Reklamy w grach - jak na nie reagujemy?
no jakby dzieki takim reklamom gra kosztowala nie np 100zl a 50zl to byloby ql :]
Jeśli to będzie po prostu wtopione w świat gry, to specjalnie nie przeszkadza, jeśli nie kłóci się z resztą otoczenia. Jeśli np. energię odnawiają power-upy to wisi mi, czy mają postać zielonych kulek czy puszek red bulla. Gorzej jak wymyślą przerwy w grach na reklamę ;-)
ta juz widze tańsze gry:))
jeśli chodzi o mnie to jestem zdecydowanie przeciw, w ogóle moje zdanie jest takie że do specjalistów od reklam powinno sie strzelać bez ostrzeżenia
ja generalnie jestem za z jednym ale:
rozsądek.
przykład?
Myst IV - ja nie potrafie sobie wyobrazić Atrusa chwalącego się że Światy najlepiej pisze się piórem Parkera czy jakiejś innej marki :)

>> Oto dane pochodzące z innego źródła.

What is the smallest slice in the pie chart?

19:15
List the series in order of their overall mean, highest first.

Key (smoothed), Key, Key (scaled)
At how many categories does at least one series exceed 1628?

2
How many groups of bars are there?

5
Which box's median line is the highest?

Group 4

Przetrawię reklamy jeśli będą wkomponowane w świat np:
1. w mieście na billbordach
2. Niekture produkty jak w Deusie 2 zamiast pasty noname to firmowa
BYLE NIE BYŁY PRZESADNE a tego się można obawiać
Na poczatku napewno bedzie malo i nie beda przeszkadzac (bilboardy itp), ale obawiam sie z czasem bedzie coraz gorzej. Jeszcze niedawno nie bylo filmikow nVidi czy Creativa przed gra, a teraz w takim Evil Genius mamy: Vivendi, Sierra, Elixir, nVidia, Creative, Intro.. Trzeba sie naklikac. Dobrze, ze mozna klikaniem przewinac filmy, a nie jak w przypadku EA gdzie trzeba w kolko ogladac ich denerwujacy filmik :/ (Az mi sie odechciewa grac)

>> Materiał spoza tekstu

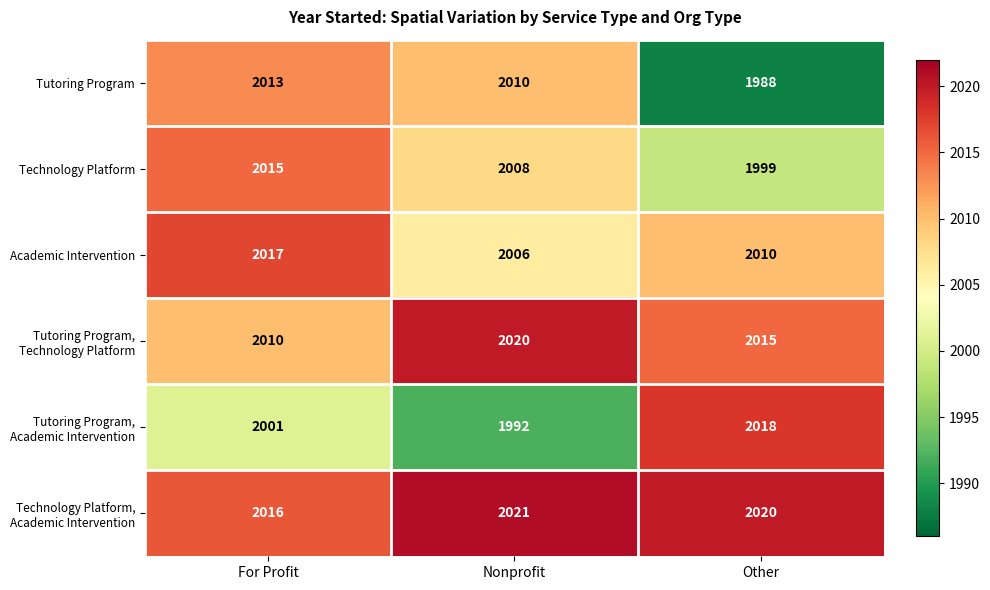

What is the difference between the maximum and minimum values in the Tutoring Program series?

25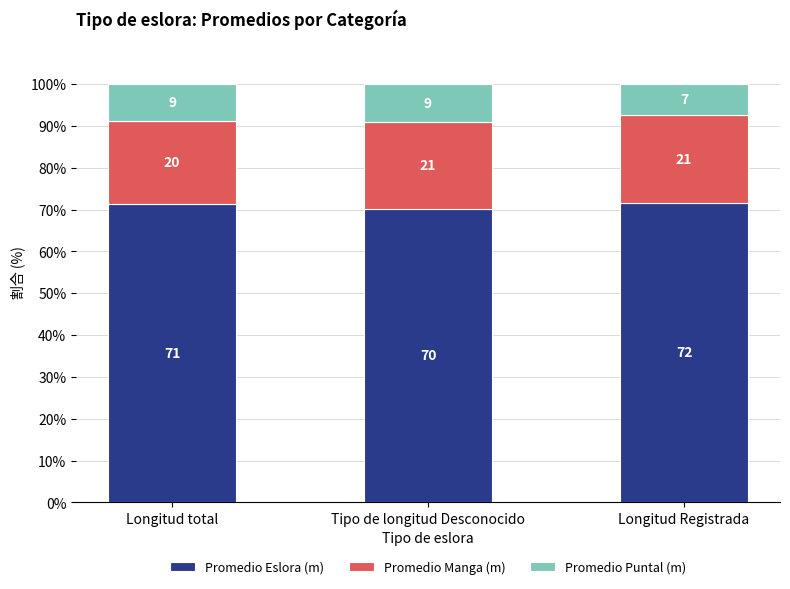

Does the chart contain stacked bars?

Yes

A nizszych cen sie nie doczekamy napewno.
są reklamy i reklamy
2 przykłady z przed paru dni:
- pieprzony konkurs sms-owy przy meczu Polska-Walia w publicznej dotowanej z abonamentu telewizji telewizji
- reklamy w Bondzie np. BMW ostatnim z piatku na TVP.
To nie można uogólniać - wyniki będą zależne co tam włożą.